What Happens When Re-Engagement Fails

Not everyone comes back, and that's okay. Users who don't respond to your full re-engagement sequence need to be handled thoughtfully.

For paying users who've gone completely dark, you have a business decision to make. Some companies continue billing inactive users indefinitely. Others proactively pause or cancel after extended inactivity. The right choice depends on your product and your values. At minimum, inactive paying users should get a "your subscription is still active" notice periodically so they're not surprised by charges.

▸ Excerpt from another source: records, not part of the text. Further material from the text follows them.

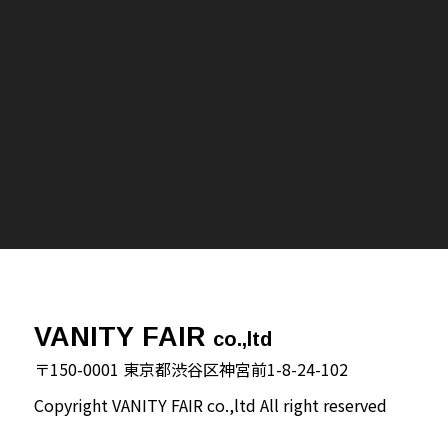
VANITY FAIR
co.,ltd
〒150-0001 東京都渋谷区神宮前1-8-24-102
Copyright VANITY FAIR co.,ltd All right reserved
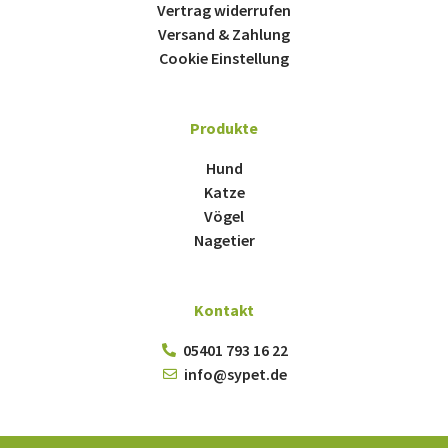
Vertrag widerrufen
Versand & Zahlung
Cookie Einstellung
Produkte
Hund
Katze
Vögel
Nagetier
Kontakt
05401 793 16 22
info@sypet.de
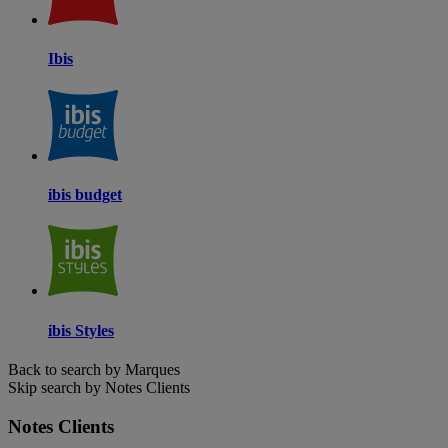
Ibis
ibis budget
ibis Styles
Back to search by Marques
Skip search by Notes Clients
Notes Clients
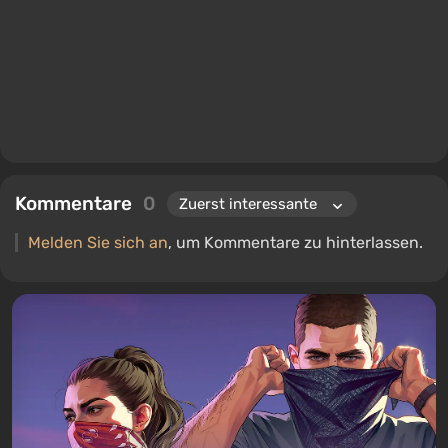
Kommentare
0
Melden Sie sich an
, um Kommentare zu hinterlassen.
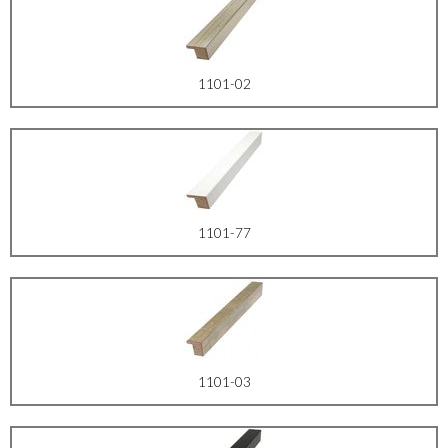
1101-02
1101-77
1101-03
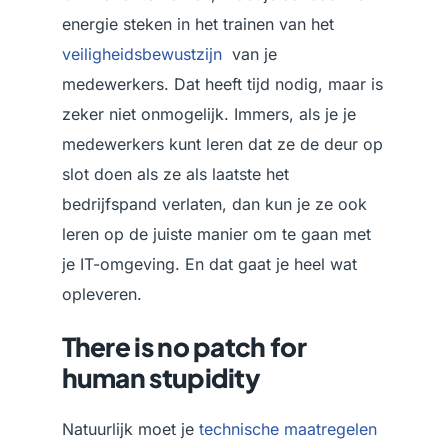
energie steken in het trainen van het
veiligheidsbewustzijn
van je
medewerkers. Dat heeft tijd nodig, maar is
zeker niet onmogelijk. Immers, als je je
medewerkers kunt leren dat ze de deur op
slot doen als ze als laatste het
bedrijfspand verlaten, dan kun je ze ook
leren op de juiste manier om te gaan met
je IT-omgeving. En dat gaat je heel wat
opleveren.
There is no patch for
human stupidity
Natuurlijk moet je
technische maatregelen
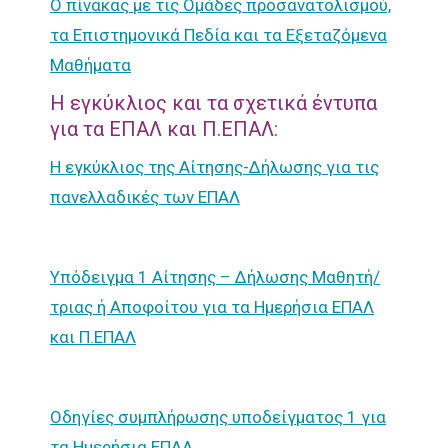
Ο πίνακας με τις Ομάδες προσανατολισμού,
τα Επιστημονικά Πεδία και τα Εξεταζόμενα
Μαθήματα
Η εγκύκλιος και τα σχετικά έντυπα
για τα ΕΠΑΛ και Π.ΕΠΑΛ:
Η εγκύκλιος της Αίτησης-Δήλωσης για τις
πανελλαδικές των ΕΠΑΛ
Υπόδειγμα 1 Αίτησης – Δήλωσης Μαθητή/
τριας ή Αποφοίτου για τα Ημερήσια ΕΠΑΛ
και Π.ΕΠΑΛ
Οδηγίες συμπλήρωσης υποδείγματος 1 για
τα Ημερήσια ΕΠΑΛ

For free users or trial users who never convert, extended inactivity usually means they've moved on. These users can be moved to a very low-frequency re-engagement campaign, maybe one email per quarter about major updates, or removed from your list entirely. There's no point in continuing to email people who've shown zero interest over many months.

Consider a final "we're cleaning house" email before removing anyone. "We noticed you haven't used [Product] in a while. If you want to keep receiving updates from us, click here. Otherwise, we'll remove you from our list." Users who don't click get cleaned off. Users who do click have shown a sign of life and might be worth occasional contact.

When users do fully churn, your approach shifts from re-engagement to win-back. Win-back campaigns target users who have explicitly canceled or been removed for inactivity. They're different in tone and timing, focusing on what's changed since the user left and offering incentives to return. For users who slip through re-engagement without responding, transitioning them to win-back after a gap, maybe 30-60 days later, gives you one more shot at bringing them back.

Setting Up Your Re-Engagement System

Implementing effective re-engagement requires connecting a few pieces together. Your product needs to track user activity and send events to your email platform. Your email platform needs to identify users who meet your inactivity criteria and automatically enroll them in your re-engagement sequence. And someone needs to monitor replies and follow up personally when users respond.

Most email platforms support time-based triggers like "no login in X days." If yours doesn't, you can set up a daily job that checks your database for inactive users and triggers the sequence via API. The important thing is that the check happens automatically. You shouldn't be manually identifying inactive users and sending emails.

Make sure you're suppressing the sequence when users come back. If someone logs in after receiving email 1, they shouldn't get email 2. This requires either real-time event checking in your email platform or regular sync of user status. Nothing looks worse than receiving a "we noticed you've been away" email right after you logged in.

Test the full flow before going live. Create a test account, stop using it for whatever your inactivity threshold is, and verify the emails arrive as expected with correct personalization. Click the links and make sure they work. Reply to the email and make sure someone receives it.

Re-engagement is one of the highest-ROI email investments you can make for a SaaS product. Users who went inactive but return are more valuable than they might seem, since they've already gotten past the initial activation hump and just need a reason to come back. A thoughtful sequence that reaches out at the right moment with a helpful, genuine message can save a significant percentage of users who would otherwise drift away into churn. The investment is modest: a few emails and some automation setup. The return is ongoing retention improvement for as long as you're in business.